**WORK TO COMPLETE**
Look below for the line holding "RPT_LEN, 21: 108 -> 80" and the line holding "Acumen Matches, Ssn: 302000 -> 240000". Repeat those two and everything between, exactly.
PROVIDED MATERIAL Start Marker
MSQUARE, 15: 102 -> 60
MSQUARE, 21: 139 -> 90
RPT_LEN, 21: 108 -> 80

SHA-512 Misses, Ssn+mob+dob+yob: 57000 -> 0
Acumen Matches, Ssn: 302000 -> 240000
PROVIDED MATERIAL End Marker
PROVIDED MATERIAL Start Marker
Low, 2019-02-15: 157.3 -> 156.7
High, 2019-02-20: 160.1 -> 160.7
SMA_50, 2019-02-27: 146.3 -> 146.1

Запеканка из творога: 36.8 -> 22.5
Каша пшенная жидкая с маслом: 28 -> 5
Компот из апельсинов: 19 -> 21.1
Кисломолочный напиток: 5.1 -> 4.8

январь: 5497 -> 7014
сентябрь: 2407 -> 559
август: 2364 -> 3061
PROVIDED MATERIAL End Marker
PROVIDED MATERIAL Start Marker
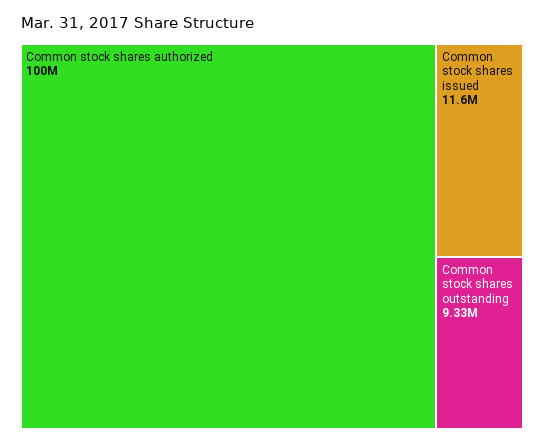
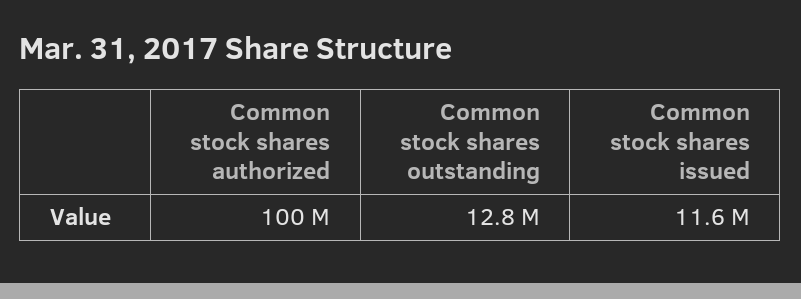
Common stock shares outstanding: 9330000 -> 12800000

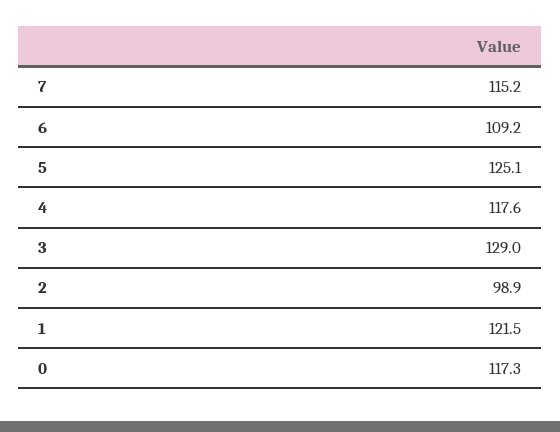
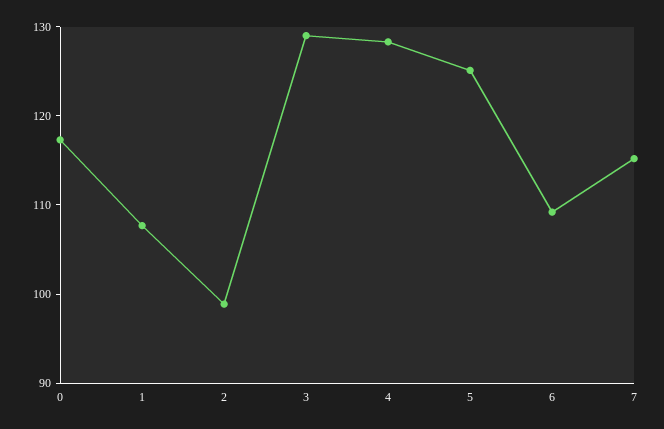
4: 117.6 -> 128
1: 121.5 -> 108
PROVIDED MATERIAL End Marker
**EXPECTED ANSWER**
RPT_LEN, 21: 108 -> 80

SHA-512 Misses, Ssn+mob+dob+yob: 57000 -> 0
Acumen Matches, Ssn: 302000 -> 240000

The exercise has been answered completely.